Electronic musician (and, elsewhere, pianist) Thanos Chrysakis’ newest release is dominated by dense continuous textures that throng the sonic field. It’s an undeniably intense listening experience, with less breath and fewer blatant contrasts than some of his other solo work. Portrayed with absolute auditory limpidity, each particle tickles one’s ears like glass mosquitoes. Other sustained sonorities uncoil or melt and spill from within the crystalline swarms, settling at the base of the foreground.
 
The claustrophobic sense of space in this music compounds this impression of acute, overwhelming lustre.
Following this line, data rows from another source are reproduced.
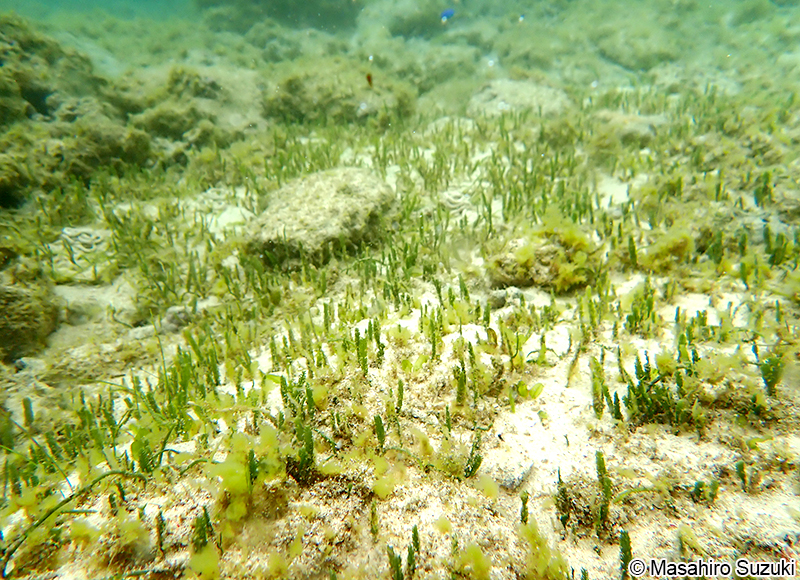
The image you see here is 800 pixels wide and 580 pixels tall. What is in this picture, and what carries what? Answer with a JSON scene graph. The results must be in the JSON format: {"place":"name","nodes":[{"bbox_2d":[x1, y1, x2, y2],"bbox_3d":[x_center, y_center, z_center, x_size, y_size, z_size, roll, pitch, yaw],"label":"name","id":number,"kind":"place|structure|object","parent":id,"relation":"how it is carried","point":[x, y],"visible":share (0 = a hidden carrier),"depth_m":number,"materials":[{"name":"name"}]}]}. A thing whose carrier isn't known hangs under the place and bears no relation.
{"place":"outdoors","nodes":[
{"label":"outdoors","id":0,"kind":"place"},
{"bbox_2d":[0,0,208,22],"label":"water","id":1,"kind":"structure","parent":0,"point":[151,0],"materials":[{"name":"liquid"}]},
{"bbox_2d":[365,72,373,87],"bbox_3d":[-0.074,-0.500,1.351,0.019,0.041,0.024,-19,31,-34],"label":"fish","id":2,"kind":"object","parent":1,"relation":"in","point":[369,80],"visible":0.94,"depth_m":1.35},
{"bbox_2d":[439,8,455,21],"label":"fish","id":3,"kind":"object","parent":1,"relation":"in","point":[449,12],"visible":0.95,"depth_m":1.58},
{"bbox_2d":[0,4,798,577],"label":"seabed","id":4,"kind":"structure","parent":0,"point":[342,558],"materials":[{"name":"beige sand"}]},
{"bbox_2d":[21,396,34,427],"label":"plant","id":5,"kind":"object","parent":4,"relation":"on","point":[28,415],"visible":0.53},
{"bbox_2d":[0,265,59,360],"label":"rock","id":6,"kind":"object","parent":4,"relation":"on","point":[25,330],"visible":0.91,"depth_m":0.84,"materials":[{"name":"brown stone"}]},
{"bbox_2d":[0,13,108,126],"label":"rock","id":7,"kind":"object","parent":4,"relation":"on","point":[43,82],"visible":0.67,"depth_m":1.64,"materials":[{"name":"stone"}]},
{"bbox_2d":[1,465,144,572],"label":"seaweed","id":8,"kind":"object","parent":4,"relation":"on","point":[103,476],"visible":0.85,"depth_m":0.53,"materials":[{"name":"green plant"}]},
{"bbox_2d":[0,83,156,204],"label":"rock","id":9,"kind":"object","parent":4,"relation":"on","point":[108,148],"visible":0.69,"depth_m":1.45,"materials":[{"name":"stone"}]},
{"bbox_2d":[60,226,109,254],"bbox_3d":[-0.612,-0.097,1.114,0.103,0.050,0.097,0,25,0],"label":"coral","id":10,"kind":"object","parent":4,"relation":"on","point":[67,233],"visible":0.69,"depth_m":1.09,"materials":[{"name":"white"}]},
{"bbox_2d":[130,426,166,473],"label":"plant cluster","id":11,"kind":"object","parent":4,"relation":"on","point":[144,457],"visible":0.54,"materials":[{"name":"green plant"}]},
{"bbox_2d":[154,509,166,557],"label":"plant","id":12,"kind":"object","parent":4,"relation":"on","point":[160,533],"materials":[{"name":"green plant"}]},
{"bbox_2d":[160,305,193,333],"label":"rock","id":13,"kind":"object","parent":4,"relation":"on","point":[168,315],"visible":0.79,"depth_m":0.87,"materials":[{"name":"grey stone"}]},
{"bbox_2d":[121,64,268,145],"bbox_3d":[-0.662,-0.591,1.923,0.562,0.291,0.539,0,25,0],"label":"rock","id":14,"kind":"object","parent":4,"relation":"on","point":[226,85],"visible":0.75,"depth_m":1.77,"materials":[{"name":"stone"}]},
{"bbox_2d":[193,508,213,547],"bbox_3d":[-0.175,0.222,0.511,0.023,0.067,0.021,23,34,39],"label":"plant","id":15,"kind":"object","parent":4,"relation":"on","point":[206,515],"visible":0.55,"depth_m":0.50,"materials":[{"name":"green plant"}]},
{"bbox_2d":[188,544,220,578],"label":"seaweed","id":16,"kind":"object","parent":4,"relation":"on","point":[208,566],"visible":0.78,"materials":[{"name":"plant"}]},
{"bbox_2d":[206,426,287,519],"bbox_3d":[-0.148,0.170,0.559,0.093,0.068,0.101,0,25,0],"label":"seaweed","id":17,"kind":"object","parent":4,"relation":"on","point":[231,486],"visible":0.61,"depth_m":0.55,"materials":[{"name":"green plant"}]},
{"bbox_2d":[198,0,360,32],"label":"rock","id":18,"kind":"object","parent":4,"relation":"on","point":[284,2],"visible":0.72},
{"bbox_2d":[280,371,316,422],"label":"plant cluster","id":19,"kind":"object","parent":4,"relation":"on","point":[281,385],"visible":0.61,"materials":[{"name":"green plant"}]},
{"bbox_2d":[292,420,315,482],"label":"plant","id":20,"kind":"object","parent":4,"relation":"on","point":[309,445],"visible":0.65,"depth_m":0.57,"materials":[{"name":"green plant"}]},
{"bbox_2d":[242,167,397,266],"bbox_3d":[-0.145,-0.151,1.133,0.288,0.154,0.322,12,28,24],"label":"rock","id":21,"kind":"object","parent":4,"relation":"on","point":[328,190],"visible":0.89,"depth_m":1.02,"materials":[{"name":"stone"}]},
{"bbox_2d":[264,59,416,127],"bbox_3d":[-0.220,-0.692,2.094,0.596,0.270,0.526,0,25,0],"label":"rock","id":22,"kind":"object","parent":4,"relation":"on","point":[320,98],"visible":0.78,"depth_m":1.93,"materials":[{"name":"stone"}]},
{"bbox_2d":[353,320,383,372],"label":"plant","id":23,"kind":"object","parent":4,"relation":"on","point":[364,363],"visible":0.68,"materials":[{"name":"green plant"}]},
{"bbox_2d":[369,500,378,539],"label":"plant","id":24,"kind":"object","parent":4,"relation":"on","point":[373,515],"visible":0.91,"depth_m":0.51,"materials":[{"name":"green plant"}]},
{"bbox_2d":[374,415,385,451],"bbox_3d":[-0.022,0.157,0.602,0.020,0.067,0.020,-23,33,-39],"label":"plant","id":25,"kind":"object","parent":4,"relation":"on","point":[379,431],"visible":0.84,"depth_m":0.60,"materials":[{"name":"green plant"}]},
{"bbox_2d":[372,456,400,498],"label":"seaweed","id":26,"kind":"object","parent":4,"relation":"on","point":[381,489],"visible":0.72,"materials":[{"name":"green plant"}]},
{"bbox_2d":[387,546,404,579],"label":"seaweed","id":27,"kind":"object","parent":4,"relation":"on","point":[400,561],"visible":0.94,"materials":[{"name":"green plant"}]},
{"bbox_2d":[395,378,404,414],"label":"plant","id":28,"kind":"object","parent":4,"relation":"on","point":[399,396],"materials":[{"name":"green plant"}]},
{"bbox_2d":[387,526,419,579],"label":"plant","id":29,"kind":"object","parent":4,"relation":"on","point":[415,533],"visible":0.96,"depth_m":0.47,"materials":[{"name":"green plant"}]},
{"bbox_2d":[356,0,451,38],"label":"rock","id":30,"kind":"object","parent":4,"relation":"on","point":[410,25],"visible":0.79,"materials":[{"name":"stone"}]},
{"bbox_2d":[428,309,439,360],"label":"plant","id":31,"kind":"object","parent":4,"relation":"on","point":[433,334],"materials":[{"name":"green plant"}]},
{"bbox_2d":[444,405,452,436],"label":"plant","id":32,"kind":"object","parent":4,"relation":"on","point":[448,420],"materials":[{"name":"green plant"}]},
{"bbox_2d":[440,188,472,213],"bbox_3d":[0.119,-0.195,1.248,0.085,0.049,0.087,0,25,0],"label":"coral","id":33,"kind":"object","parent":4,"relation":"on","point":[456,200],"visible":0.71,"depth_m":1.22,"materials":[{"name":"white"}]},
{"bbox_2d":[454,361,466,405],"bbox_3d":[0.068,0.109,0.666,0.023,0.081,0.025,23,34,40],"label":"plant","id":34,"kind":"object","parent":4,"relation":"on","point":[457,397],"visible":0.79,"depth_m":0.67,"materials":[{"name":"green plant"}]},
{"bbox_2d":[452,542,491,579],"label":"seaweed","id":35,"kind":"object","parent":4,"relation":"on","point":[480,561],"visible":0.84,"depth_m":0.48,"materials":[{"name":"plant"}]},
{"bbox_2d":[464,431,482,477],"bbox_3d":[0.070,0.169,0.578,0.026,0.057,0.026,0,25,0],"label":"plant","id":36,"kind":"object","parent":4,"relation":"on","point":[475,465],"visible":0.65,"depth_m":0.58,"materials":[{"name":"green plant"}]},
{"bbox_2d":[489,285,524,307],"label":"rock","id":37,"kind":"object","parent":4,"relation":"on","point":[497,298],"visible":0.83,"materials":[{"name":"grey stone"}]},
{"bbox_2d":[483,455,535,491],"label":"rock","id":38,"kind":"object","parent":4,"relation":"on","point":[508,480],"visible":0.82,"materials":[{"name":"beige stone"}]},
{"bbox_2d":[467,79,570,119],"bbox_3d":[0.403,-0.621,1.949,0.380,0.165,0.355,0,25,0],"label":"rock","id":39,"kind":"object","parent":4,"relation":"on","point":[500,95],"visible":0.7,"depth_m":1.85,"materials":[{"name":"grey stone"}]},
{"bbox_2d":[519,491,528,523],"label":"plant","id":40,"kind":"object","parent":4,"relation":"on","point":[524,509],"visible":0.79,"depth_m":0.51,"materials":[{"name":"green plant"}]},
{"bbox_2d":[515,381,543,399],"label":"seaweed","id":41,"kind":"object","parent":4,"relation":"on","point":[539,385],"visible":0.8,"depth_m":0.69,"materials":[{"name":"green plant"}]},
{"bbox_2d":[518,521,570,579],"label":"seaweed","id":42,"kind":"object","parent":4,"relation":"on","point":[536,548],"visible":0.82,"depth_m":0.48,"materials":[{"name":"plant"}]},
{"bbox_2d":[488,221,602,291],"bbox_3d":[0.239,-0.058,0.951,0.192,0.109,0.170,0,25,0],"label":"rock","id":43,"kind":"object","parent":4,"relation":"on","point":[539,264],"visible":0.8,"depth_m":0.90,"materials":[{"name":"stone"}]},
{"bbox_2d":[555,469,570,524],"bbox_3d":[0.156,0.199,0.547,0.019,0.062,0.024,22,33,39],"label":"plant","id":44,"kind":"object","parent":4,"relation":"on","point":[559,475],"visible":0.87,"depth_m":0.55,"materials":[{"name":"green plant"}]},
{"bbox_2d":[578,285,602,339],"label":"plant","id":45,"kind":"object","parent":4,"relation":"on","point":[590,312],"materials":[{"name":"green plant"}]},
{"bbox_2d":[590,356,607,418],"bbox_3d":[0.229,0.110,0.655,0.024,0.082,0.028,22,33,39],"label":"plant","id":46,"kind":"object","parent":4,"relation":"on","point":[595,408],"visible":0.83,"depth_m":0.66,"materials":[{"name":"green plant"}]},
{"bbox_2d":[595,451,611,536],"bbox_3d":[0.187,0.192,0.530,0.025,0.079,0.029,0,25,0],"label":"plant","id":47,"kind":"object","parent":4,"relation":"on","point":[606,494],"visible":0.83,"depth_m":0.53,"materials":[{"name":"green plant"}]},
{"bbox_2d":[618,529,632,579],"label":"plant","id":48,"kind":"object","parent":4,"relation":"on","point":[627,548],"visible":0.87,"depth_m":0.48,"materials":[{"name":"green plant"}]},
{"bbox_2d":[594,110,668,145],"bbox_3d":[0.640,-0.445,1.616,0.241,0.109,0.216,0,25,0],"label":"rock","id":49,"kind":"object","parent":4,"relation":"on","point":[629,127],"visible":0.71,"depth_m":1.54,"materials":[{"name":"grey stone"}]},
{"bbox_2d":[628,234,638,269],"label":"plant","id":50,"kind":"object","parent":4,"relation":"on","point":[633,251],"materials":[{"name":"green plant"}]},
{"bbox_2d":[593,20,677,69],"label":"rock","id":51,"kind":"object","parent":4,"relation":"on","point":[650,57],"visible":0.78,"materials":[{"name":"stone"}]},
{"bbox_2d":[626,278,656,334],"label":"tuft","id":52,"kind":"object","parent":4,"relation":"on","point":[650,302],"visible":0.77,"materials":[{"name":"green plant"}]},
{"bbox_2d":[610,354,698,426],"bbox_3d":[0.294,0.113,0.653,0.109,0.081,0.102,0,25,0],"label":"grass clump","id":53,"kind":"object","parent":4,"relation":"on","point":[617,400],"visible":0.68,"depth_m":0.65,"materials":[{"name":"green plant"}]},
{"bbox_2d":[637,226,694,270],"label":"seaweed","id":54,"kind":"object","parent":4,"relation":"on","point":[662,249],"visible":0.77,"depth_m":0.95,"materials":[{"name":"green plant"}]},
{"bbox_2d":[692,479,718,503],"bbox_3d":[0.292,0.196,0.551,0.028,0.045,0.023,0,25,0],"label":"plant","id":55,"kind":"object","parent":4,"relation":"on","point":[697,488],"visible":0.73,"depth_m":0.55,"materials":[{"name":"green plant"}]},
{"bbox_2d":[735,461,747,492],"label":"plant","id":56,"kind":"object","parent":4,"relation":"on","point":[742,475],"visible":0.79,"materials":[{"name":"green plant"}]},
{"bbox_2d":[753,170,772,206],"bbox_3d":[0.697,-0.189,1.099,0.047,0.090,0.048,0,25,0],"label":"plant","id":57,"kind":"object","parent":4,"relation":"on","point":[766,189],"visible":0.55,"depth_m":1.10,"materials":[{"name":"green plant"}]},
{"bbox_2d":[755,349,784,396],"bbox_3d":[0.431,0.099,0.668,0.035,0.071,0.035,0,25,0],"label":"plant","id":58,"kind":"object","parent":4,"relation":"on","point":[771,382],"visible":0.64,"depth_m":0.67,"materials":[{"name":"green plant"}]},
{"bbox_2d":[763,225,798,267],"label":"plant","id":59,"kind":"object","parent":4,"relation":"on","point":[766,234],"visible":0.55,"depth_m":0.92,"materials":[{"name":"green plant"}]}
]}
Where some composers avoid conveying spatial cues, or are constantly bending the imaginary dimensional architecture surrounding the listener, Chrysakis maintains a single and rather vivid aural space that feels like it’s only large enough to contain you and the sounds.
 
The atomic bent of the gestural language, the mix of synthetic with naturalistic sounds, and the emphasis on higher spectra invites comparison to Iannis Xenakis’ work La Legende D’Eer—but that doesn’t mean that Chrysakis’ music is particularly derivative. Instead, this album can be more accurately regarded as another extension of the lineage of grain-oriented composition trailblazed by Xenakis and continued by others like Curtis Roads, Tim Hecker, and Ikue Mori. Chrysakis’ succinct snowblind diversions occupy their own particular place in this canon.